In the following, we introduce the dataset used for both types of evaluation, and describe the applicationindependent vocabulary quality measures that are examined in Sect. 4. The vocabulary usefulness is discussed in Sect. 5.
Dataset. We adopt the HDM05 dataset [13] of 3D skeleton sequences, which consists of 2, 345 labeled actions categorized in 130 classes. The actions capture exercising and daily movement activities with the sampling frequency of 120 Hz and track 31 skeleton joints. The action length ranges from 13 frames (108 ms) to 900 frames (7.5 s). We use this dataset to evaluate the MW usefulness in two applications: a kNN classification of actions, and a similar action search. These applications do not require complex retrieval algorithms and allow us to clearly show the effect of MWs on application effectiveness.
Both the vocabulary construction and the applicationindependent quality assessment are designed for completely unlabeled segment data, which we extract from the HDM05 dataset as follows. We divide each action synthetically into a sequence of overlapping segments. As recommended in [3], we fix the segment length to 80 frames and the segment overlap to 64 frames, so the segments are shifted by 16 frames. This generates 28 k segments in total, with 12 segments per action on average. We also downsample the segments to 12 frames per second. The similarity of any two segments is determined by the Dynamic Time Warping (DTW), where the pose distance inside DTW is computed as the sum of Euclidean distances between the 3D coordinates of the corresponding joints.

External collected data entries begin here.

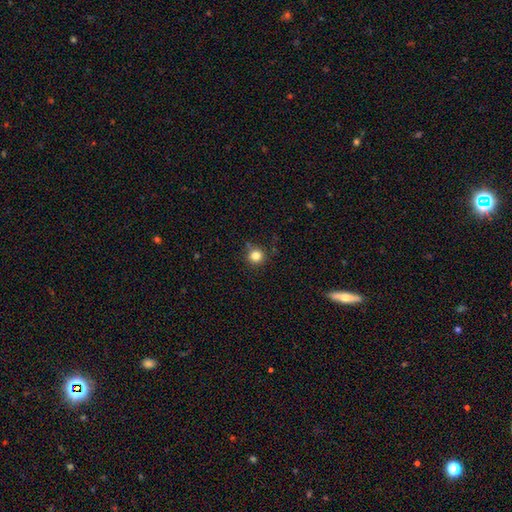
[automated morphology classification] smooth-or-featured: smooth: 83% | star or artifact: 12% | featured or disk: 5%
  how-rounded: round: 93% | in between: 6% | cigar-shaped: 1%
  merging: none: 85% | minor disturbance: 9% | merger: 3% | major disturbance: 3%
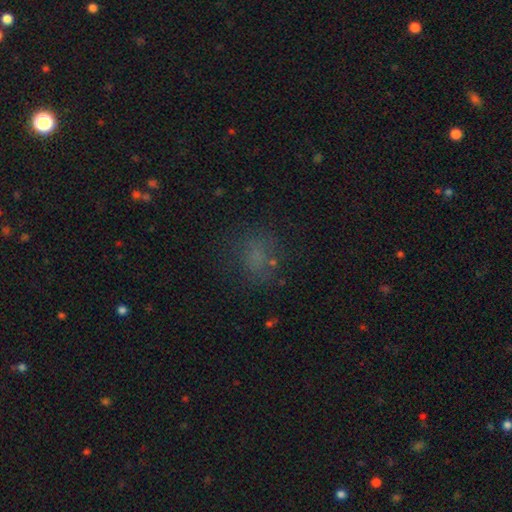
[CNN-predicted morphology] smooth 61%, star or artifact 26%, featured or disk 13%. Down the decision tree: how rounded — round (58%); merging — none (71%).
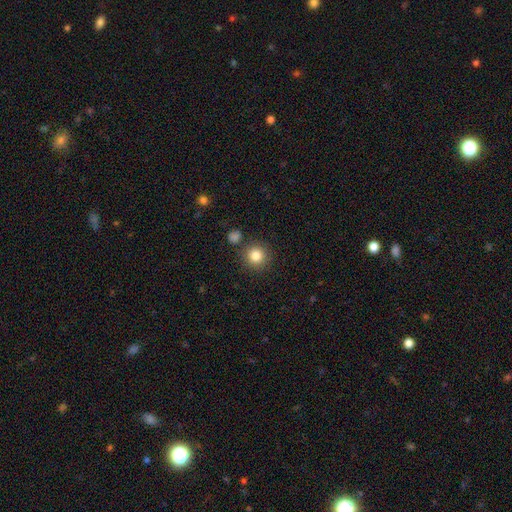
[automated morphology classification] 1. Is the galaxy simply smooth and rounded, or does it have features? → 84% smooth, 11% star or artifact, 6% featured or disk.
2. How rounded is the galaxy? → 94% round, 5% in between, 1% cigar-shaped.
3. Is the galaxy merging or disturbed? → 85% none, 7% minor disturbance, 5% merger, 3% major disturbance.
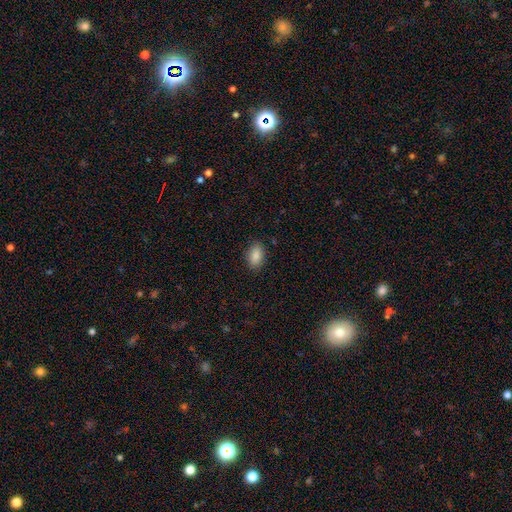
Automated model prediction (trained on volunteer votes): smooth_or_featured: smooth (p=0.88) [alt: star or artifact p=0.08]
how_rounded: in between (p=0.91) [alt: round p=0.07]
merging: none (p=0.87) [alt: minor disturbance p=0.09]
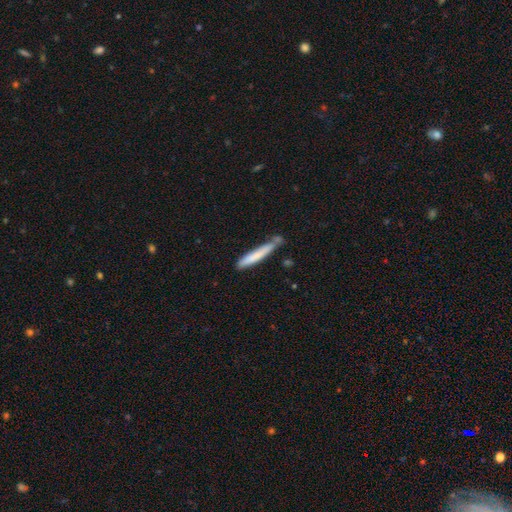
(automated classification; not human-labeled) Smooth or featured? smooth (73%)
How rounded? cigar-shaped (94%)
Merging? none (65%)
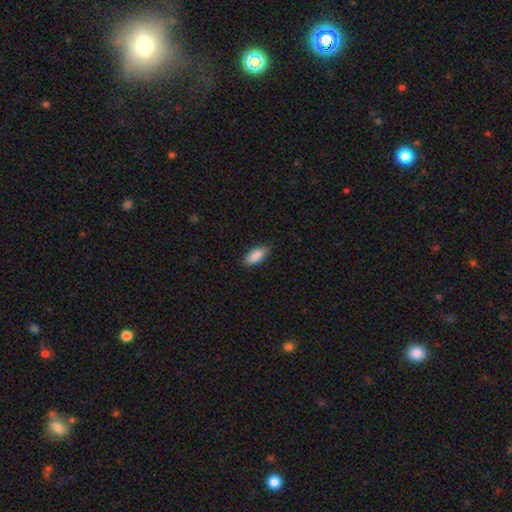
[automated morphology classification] A smooth galaxy with no disk features (90%) that is in between round and cigar-shaped (89%). Merging: none (87%).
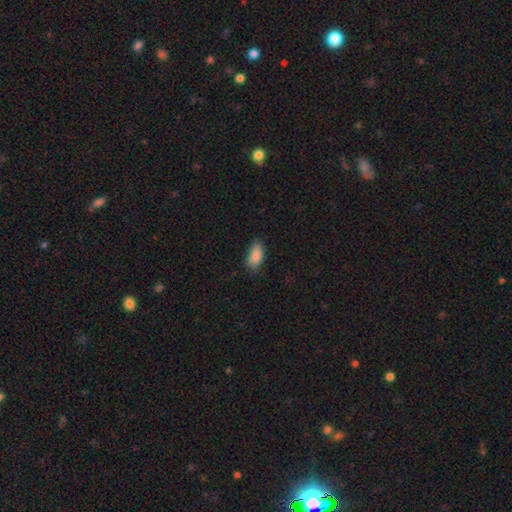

Estimating GT for Unlabeled Segments. The similaritypreserving property states that similar segments should be mapped to matching MWs, whereas dissimilar segments to nonmatching MWs. To be able to check this property for a given vocabulary, we need a ground truth (GT) of similar and dissimilar segment pairs. Since the segments have no semantic labels, we can only use pairwise distances to estimate the GT. Using the distance distribution of all segments from our dataset, we determine two threshold distances that divide the segment pairs into similar pairs, dissimilar pairs, and a grey zone. In particular, the \(0.5^{th}\) percentile distance becomes the similarity threshold \(T_{sim}\) and all segment pairs with the mutual distance lower than \(T_{sim}\) are the GT’s similar pairs. The \(40^{th}\) percentile becomes the dissimilarity threshold \(T_{dissim}\) which defines the dissimilar pairs. Both the thresholds are set tightly to eliminate the chance that semantically unrelated segments are considered similar and vice versa. The segment pairs with mutual distance between \(T_{sim}\) and \(T_{dissim}\) form the grey zone and are ignored in the vocabulary quality evaluations.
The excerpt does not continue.